Dr Miriam Judge is a lecturer at DCU’s school of communications and her work looks at ways to improve teachers’ digital skills, including the implementation and impact of using tablets and ebooks in the classroom.
“There are some schools who are doing wonderful things with technology and others who are quite traditional,” she says.
“But policy alone won’t bring about change, and what matters is how prepared the teachers are. There are so many other topics that need to be covered during teacher training. Older teachers will tell you that during the first big tech initiative, which launched in 1997, the big mistake was not to give computers to teachers. How could they be expected to use technology in the classroom if they had not upskilled?”
How do we compare to other countries?
Ireland does well on basic science, maths and reading literacy, according to successive Pisa (programme for international student assessment) surveys. We perform particularly well on reading literacy.
More and more, however, international studies are attempting to push the boundaries of how we assess children. In 2015, Pisa included an assessment of student ability to collaborate in order to solve problems; tellingly, Ireland did not take part in this.

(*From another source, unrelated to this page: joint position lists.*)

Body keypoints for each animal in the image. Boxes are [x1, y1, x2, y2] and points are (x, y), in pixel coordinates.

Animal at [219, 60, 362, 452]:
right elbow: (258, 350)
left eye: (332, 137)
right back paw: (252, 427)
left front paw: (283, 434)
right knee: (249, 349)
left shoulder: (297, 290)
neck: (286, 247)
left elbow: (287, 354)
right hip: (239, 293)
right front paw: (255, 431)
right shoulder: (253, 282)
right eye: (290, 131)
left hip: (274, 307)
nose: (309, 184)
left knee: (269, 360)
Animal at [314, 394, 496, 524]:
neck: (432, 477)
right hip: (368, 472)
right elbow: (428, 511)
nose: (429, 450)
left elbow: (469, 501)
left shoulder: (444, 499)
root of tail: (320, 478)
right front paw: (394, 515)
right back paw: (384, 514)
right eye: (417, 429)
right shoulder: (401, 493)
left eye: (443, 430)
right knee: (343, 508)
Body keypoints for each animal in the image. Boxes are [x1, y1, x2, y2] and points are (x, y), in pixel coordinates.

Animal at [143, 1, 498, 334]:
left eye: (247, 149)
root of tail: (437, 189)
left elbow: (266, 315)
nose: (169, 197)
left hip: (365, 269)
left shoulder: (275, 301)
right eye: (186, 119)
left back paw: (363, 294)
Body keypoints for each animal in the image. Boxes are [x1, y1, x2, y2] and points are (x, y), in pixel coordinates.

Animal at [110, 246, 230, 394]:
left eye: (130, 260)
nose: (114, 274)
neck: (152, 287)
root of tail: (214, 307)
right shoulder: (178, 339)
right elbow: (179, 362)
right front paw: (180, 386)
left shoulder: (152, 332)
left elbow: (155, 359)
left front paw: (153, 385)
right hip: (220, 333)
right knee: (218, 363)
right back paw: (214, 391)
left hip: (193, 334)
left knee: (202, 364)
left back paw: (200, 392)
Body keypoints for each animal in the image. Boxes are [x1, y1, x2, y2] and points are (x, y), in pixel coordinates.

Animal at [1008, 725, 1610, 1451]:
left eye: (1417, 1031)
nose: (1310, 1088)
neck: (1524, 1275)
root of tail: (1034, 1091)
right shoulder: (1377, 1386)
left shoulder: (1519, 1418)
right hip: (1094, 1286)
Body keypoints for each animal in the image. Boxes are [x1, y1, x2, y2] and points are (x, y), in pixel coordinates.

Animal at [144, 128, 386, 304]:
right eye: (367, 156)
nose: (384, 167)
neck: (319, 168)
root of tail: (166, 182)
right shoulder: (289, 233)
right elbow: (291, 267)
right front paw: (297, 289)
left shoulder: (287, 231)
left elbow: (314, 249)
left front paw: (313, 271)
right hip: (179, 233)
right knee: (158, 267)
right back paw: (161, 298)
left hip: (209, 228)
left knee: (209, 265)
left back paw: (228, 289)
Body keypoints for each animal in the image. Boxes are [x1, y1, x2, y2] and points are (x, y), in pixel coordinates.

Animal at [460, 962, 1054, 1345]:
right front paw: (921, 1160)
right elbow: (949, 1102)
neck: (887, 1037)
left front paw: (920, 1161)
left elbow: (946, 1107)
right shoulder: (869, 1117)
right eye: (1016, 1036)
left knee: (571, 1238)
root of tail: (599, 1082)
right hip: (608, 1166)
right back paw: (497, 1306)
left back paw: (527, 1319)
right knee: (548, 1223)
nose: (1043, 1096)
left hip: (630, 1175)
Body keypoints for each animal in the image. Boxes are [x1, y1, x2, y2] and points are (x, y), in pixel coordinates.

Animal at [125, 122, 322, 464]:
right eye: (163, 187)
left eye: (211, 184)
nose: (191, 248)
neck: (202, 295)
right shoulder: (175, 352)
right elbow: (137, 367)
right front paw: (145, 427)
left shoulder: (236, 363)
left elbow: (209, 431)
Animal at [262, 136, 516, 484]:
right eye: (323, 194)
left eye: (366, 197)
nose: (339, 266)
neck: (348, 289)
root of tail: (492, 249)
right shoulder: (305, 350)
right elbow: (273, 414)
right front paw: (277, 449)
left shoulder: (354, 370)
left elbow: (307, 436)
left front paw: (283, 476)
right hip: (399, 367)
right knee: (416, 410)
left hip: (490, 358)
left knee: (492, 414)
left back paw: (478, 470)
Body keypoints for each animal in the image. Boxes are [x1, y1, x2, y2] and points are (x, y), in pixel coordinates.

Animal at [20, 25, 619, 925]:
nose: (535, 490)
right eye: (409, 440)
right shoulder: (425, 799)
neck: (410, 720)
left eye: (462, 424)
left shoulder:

Ireland is performing well on average. There are fewer low-achieving children than before. But we are lagging behind in the number of high-performing children. To improve here, says Prof O’Leary, we need to innovate in terms of how we teach and the type of skills – such as critical thinking, applying knowledge, higher cognitive level thinking processes like synthesis, evaluation and analysis – that we teach.
“I don’t think we are the worst or the best,” says Judge. “We are somewhere in the middle, and given what we have been through with austerity, the fact that we have managed to hold our own in some capacity is good.”
Some of the best practices have happened in Gaelscoils. “Because there are not a lot of Irish textbooks out there, teachers have started to create their own resources. Our European partners are not creating resources at that kind of level.”
Judge is working on a project called Micool (Mobile intercultural co-operative learning) which involves six other European countries. “When I compare Ireland to the other five, we are on a par with all the others except Switzerland, which is quite advanced on account of the resources they have.”